Valentins pachnie bananami i troszkę pomarańczami. Da się wyczuć słód pszeniczny, trochę drożdży i nieco nutek alkoholowych. W smaku jest lekkie, wręcz wodniste, mało przyjemne – słodkie akcenty owocowe, głównie banany, ścierają się z dość natarczywą kwaskowatością. Z czasem coraz intensywniej czuć drożdże – i w aromacie i w smaku. Z każdym łykiem jest coraz słabiej, coraz mniej ciekawie.

Witte Trappist w aromacie ma przede wszystkim akcenty cytrusowe. Słód pszeniczny, akcenty korzenne. Trochę kwiatowych nutek, gdzieś tam w tle. W smaku jest bardzo wyważone – ani za słodkie, ani za wytrawne. Bananowo-brzoskwiniowe. Słód pszeniczny, jakaś ziołowość. Da się wyczuć delikatną drożdżową kwaskowość. Po pewnej chwili, w piwie coraz bardziej ujawniają się akcenty ziołowe, które bardzo sympatycznie konkuruje ze słodowymi nutkami. Właściwie współgra z nimi. Wzór harmonii aromatyczno-smakowej.

Flensburger przez chwilę pachnie zwietrzałą ścierką do podłogi. Zdaje się, że to połączenie akcentów chmielowych i drożdżowych, ale pierwsze wrażenie nie jest najciekawsze. Po chwili robi się grzecznej, ciekawiej. Pojawiają się nutki bananowe, ale te banany jakby przypieczone i lekko skarmelizowane. Ścierka należy do historii. W smaku jest bardzo lekkie, na granicy wodnistości, o delikatnym, owocowym smaku, który po chwili uzupełniony zostaje bardzo przyjemnym, czystym akcentem zbożowym. Mimo nieprzyjemnego pierwszego wrażenia, piwo ostatecznie smakuje przyzwoicie. Więcej niż przyzwoicie.

Obolon pachnie bardzo słodko, owocowo i karmelowo. Plus drożdże, słód pszeniczny. W smaku przede wszystkim dużo gazu – bąbelki strzelają na języku, jakby popijać szampana. Owocowe akcenty uzupełnione pszenicą, lekko kwaskowate. Może trochę za dużo gazu, ale poza tym, całkiem przyjemne piwo.

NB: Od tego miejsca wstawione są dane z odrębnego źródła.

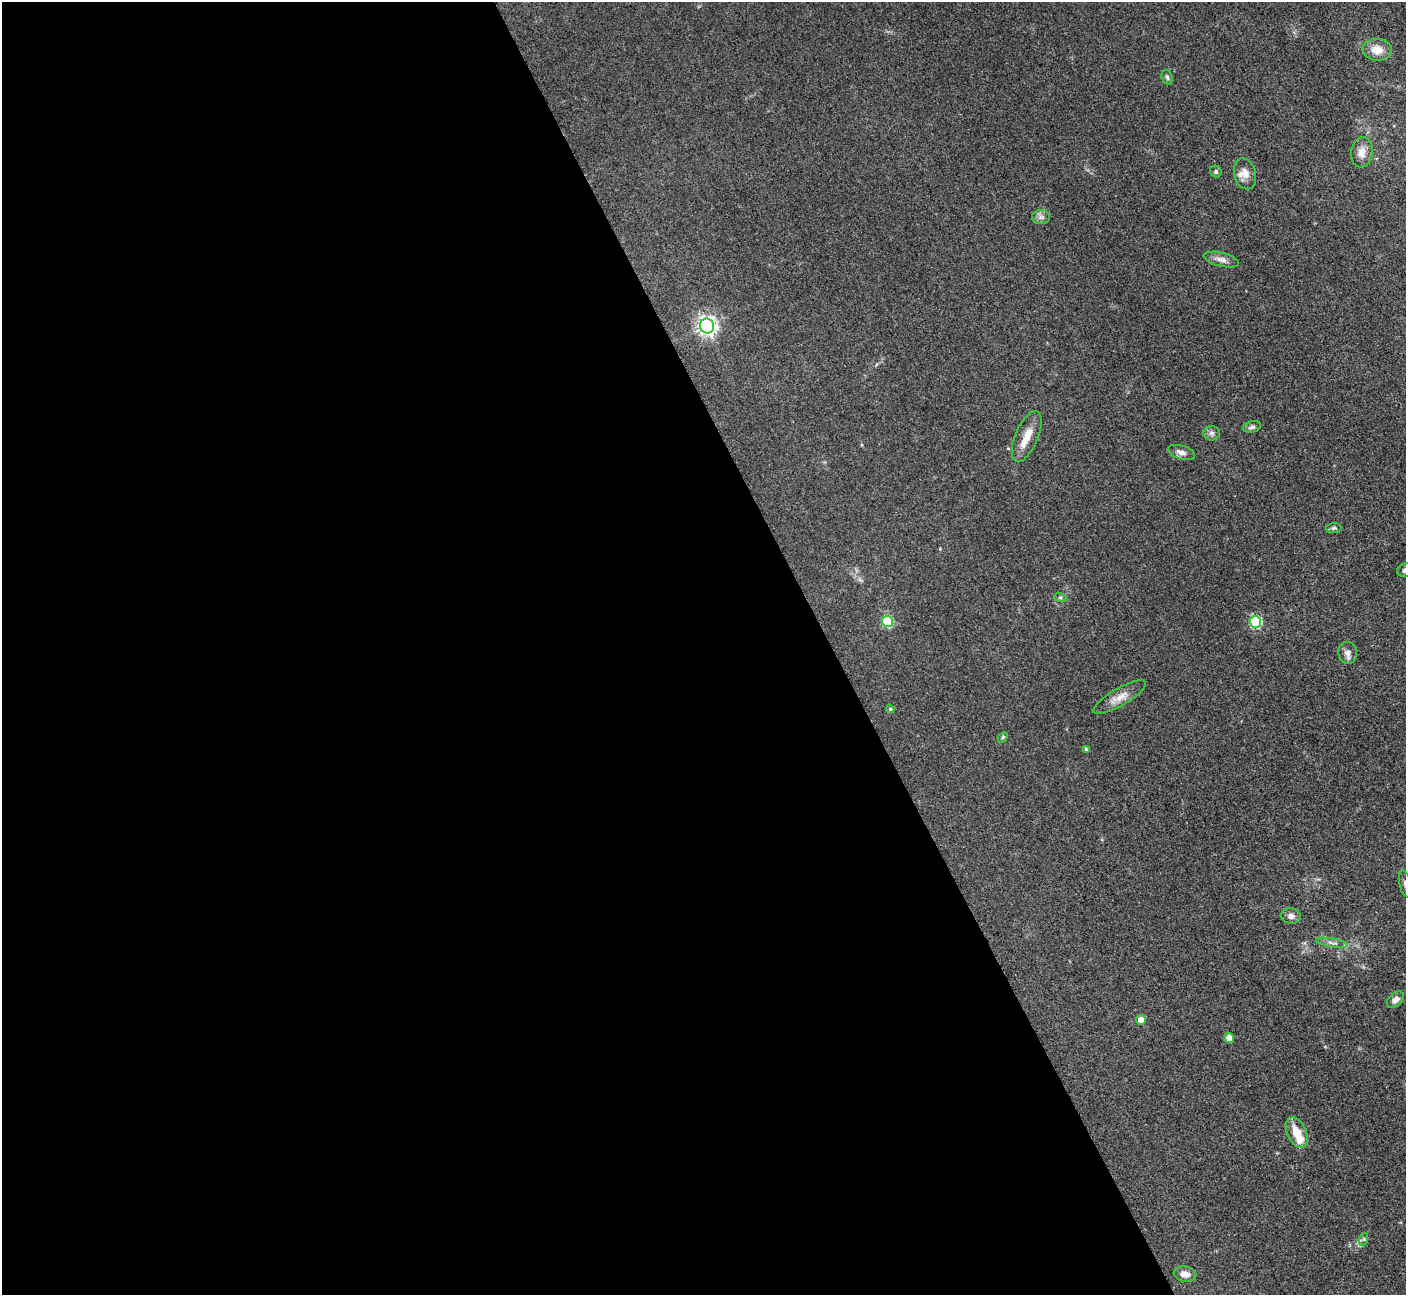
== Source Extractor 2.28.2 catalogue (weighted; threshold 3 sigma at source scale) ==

Gdy przychodzi do ustawienia rankingu, po raz pierwszy mam do czynienia z sytuacją, kiedy wiem doskonale, ponad wszelką wątpliwość, które piwo zajmuje miejsce ostatnie, które przedostatnie, które jest w środku stawki, ale mam problem z rozdziałem miejsc pierwszego i drugiego pomiędzy pozostałe dwa piwa. Muszę wziąć jeszcze po kilka łyków. W sumie dobrze, że ta rozterka dotyczy najlepszych w stawce. Chętnie wezmę jeszcze po kilka łyków. Wziąłem. Już teraz chyba wszystko jest jasne.

Wygrywa ex aequo La Trappe Witte i Flensburger Weizen. W związku z tym, drugiego miejsca nie ma. Na trzecim jest Obolon Weizenbier, na czwartym Valentins Hefeweissbier, a stawkę zamyka Augustiańskie, na które nie chcę już nigdy w życiu patrzeć. Jest tak paskudne, że jak będę je wylewał do zlewu, pewno w odpływie będzie się kręciło w odwrotnym kierunku.